What you need to do –
Which lines of the data contain the string "desligar"? Copy every one.
[[ Records to use open ]]
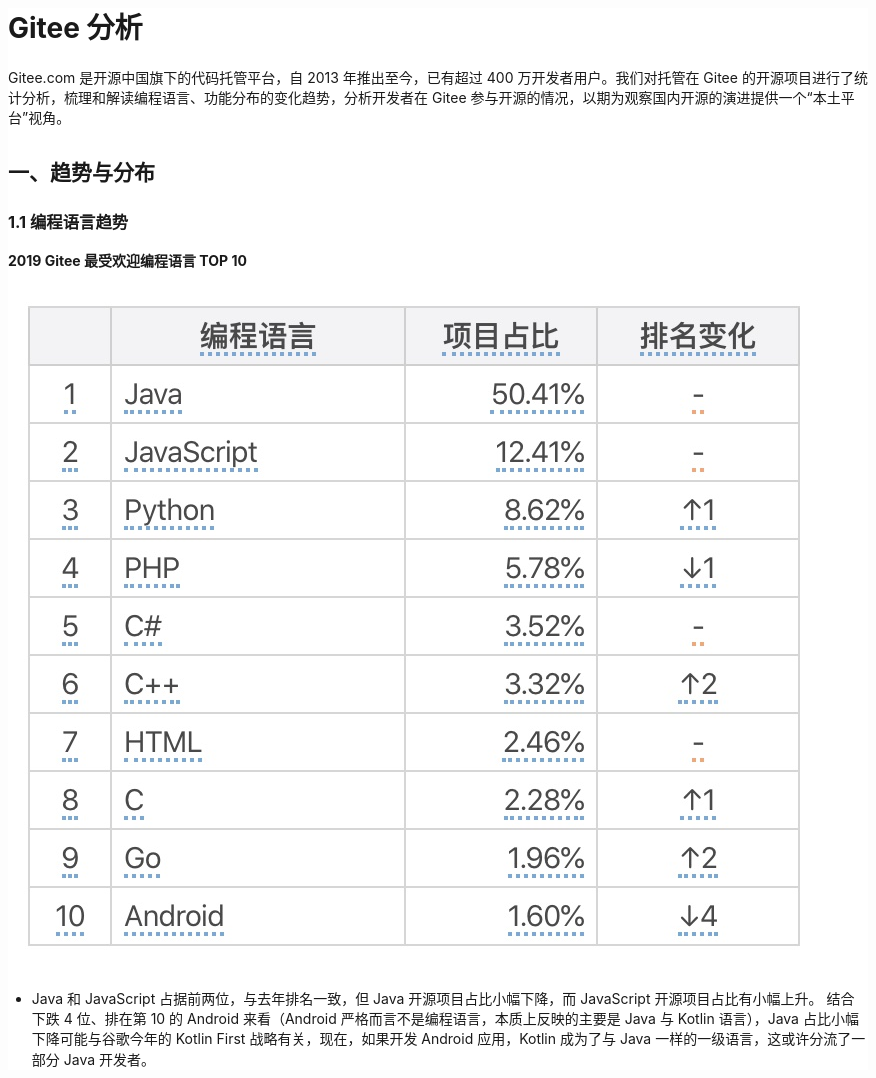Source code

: # Gitee 分析
Gitee.com 是开源中国旗下的代码托管平台，自 2013 年推出至今，已有超过 400 万开发者用户。我们对托管在 Gitee 的开源项目进行了统计分析，梳理和解读编程语言、功能分布的变化趋势，分析开发者在 Gitee 参与开源的情况，以期为观察国内开源的演进提供一个“本土平台”视角。

## 一、趋势与分布
### 1.1 编程语言趋势

**2019 Gitee 最受欢迎编程语言 TOP 10**

![](images/3-gitee-1.jpg)


- Java 和 JavaScript 占据前两位，与去年排名一致，但 Java 开源项目占比小幅下降，而 JavaScript 开源项目占比有小幅上升。 结合下跌 4 位、排在第 10 的 Android 来看（Android 严格而言不是编程语言，本质上反映的主要是 Java 与 Kotlin 语言），Java 占比小幅下降可能与谷歌今年的 Kotlin First 战略有关，现在，如果开发 Android 应用，Kotlin 成为了与 Java 一样的一级语言，这或许分流了一部分 Java 开发者。
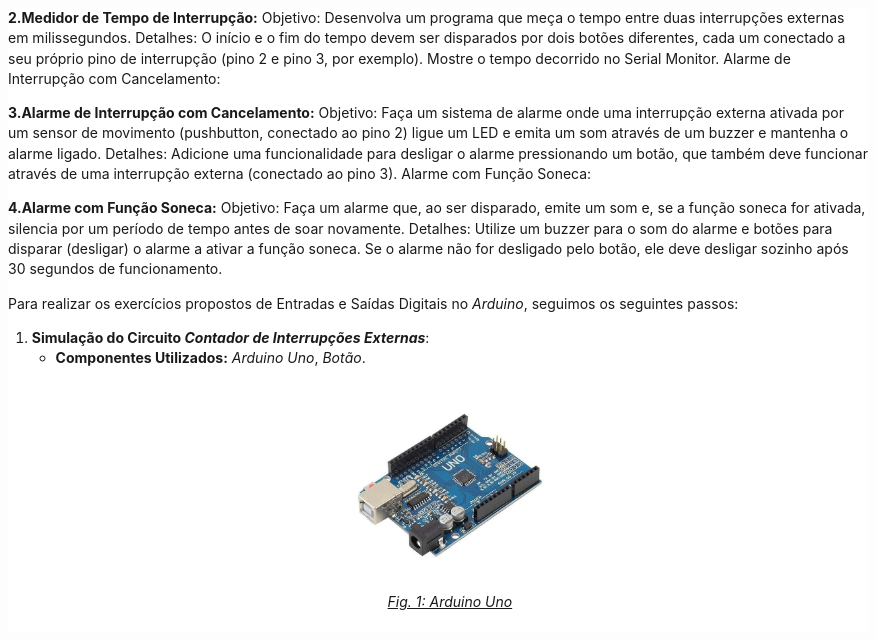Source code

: **2.Medidor de Tempo de Interrupção:**
Objetivo: Desenvolva um programa que meça o tempo entre duas interrupções externas em milissegundos.
Detalhes: O início e o fim do tempo devem ser disparados por dois botões diferentes, cada um conectado a seu próprio pino de interrupção (pino 2 e pino 3, por exemplo). Mostre o tempo decorrido no Serial Monitor.
Alarme de Interrupção com Cancelamento:

**3.Alarme de Interrupção com Cancelamento:**
Objetivo: Faça um sistema de alarme onde uma interrupção externa ativada por um sensor de movimento (pushbutton, conectado ao pino 2) ligue um LED e emita um som através de um buzzer e mantenha o alarme ligado.
Detalhes: Adicione uma funcionalidade para desligar o alarme pressionando um botão, que também deve funcionar através de uma interrupção externa (conectado ao pino 3).
Alarme com Função Soneca:

**4.Alarme com Função Soneca:**
Objetivo: Faça um alarme que, ao ser disparado, emite um som e, se a função soneca for ativada, silencia por um período de tempo antes de soar novamente.
Detalhes: Utilize um buzzer para o som do alarme e botões para disparar (desligar) o alarme a ativar a função soneca. Se o alarme não for desligado pelo botão, ele deve desligar sozinho após 30 segundos de funcionamento.

Para realizar os exercícios propostos de Entradas e Saídas Digitais no *Arduino*, seguimos os seguintes passos:

1. **Simulação do Circuito *Contador de Interrupções Externas***:
   - **Componentes Utilizados:** *Arduino Uno*, *Botão*.
    <div style="display: flex;">
        <div style="flex: 50%; padding: 5px;">
            <figure style="text-align: center;">
            <img src="imgs/arduino_uno.jpeg" alt="arduino" width="200px">
            <figcaption style="text-align: center;"><em><a href="https://docs.arduino.cc/hardware/uno-rev3/">Fig. 1: Arduino Uno</a></em></figcaption>
            </figure>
[[ Records to use closed ]]
Exercise result –
Detalhes: Adicione uma funcionalidade para desligar o alarme pressionando um botão, que também deve funcionar através de uma interrupção externa (conectado ao pino 3).
Detalhes: Utilize um buzzer para o som do alarme e botões para disparar (desligar) o alarme a ativar a função soneca. Se o alarme não for desligado pelo botão, ele deve desligar sozinho após 30 segundos de funcionamento.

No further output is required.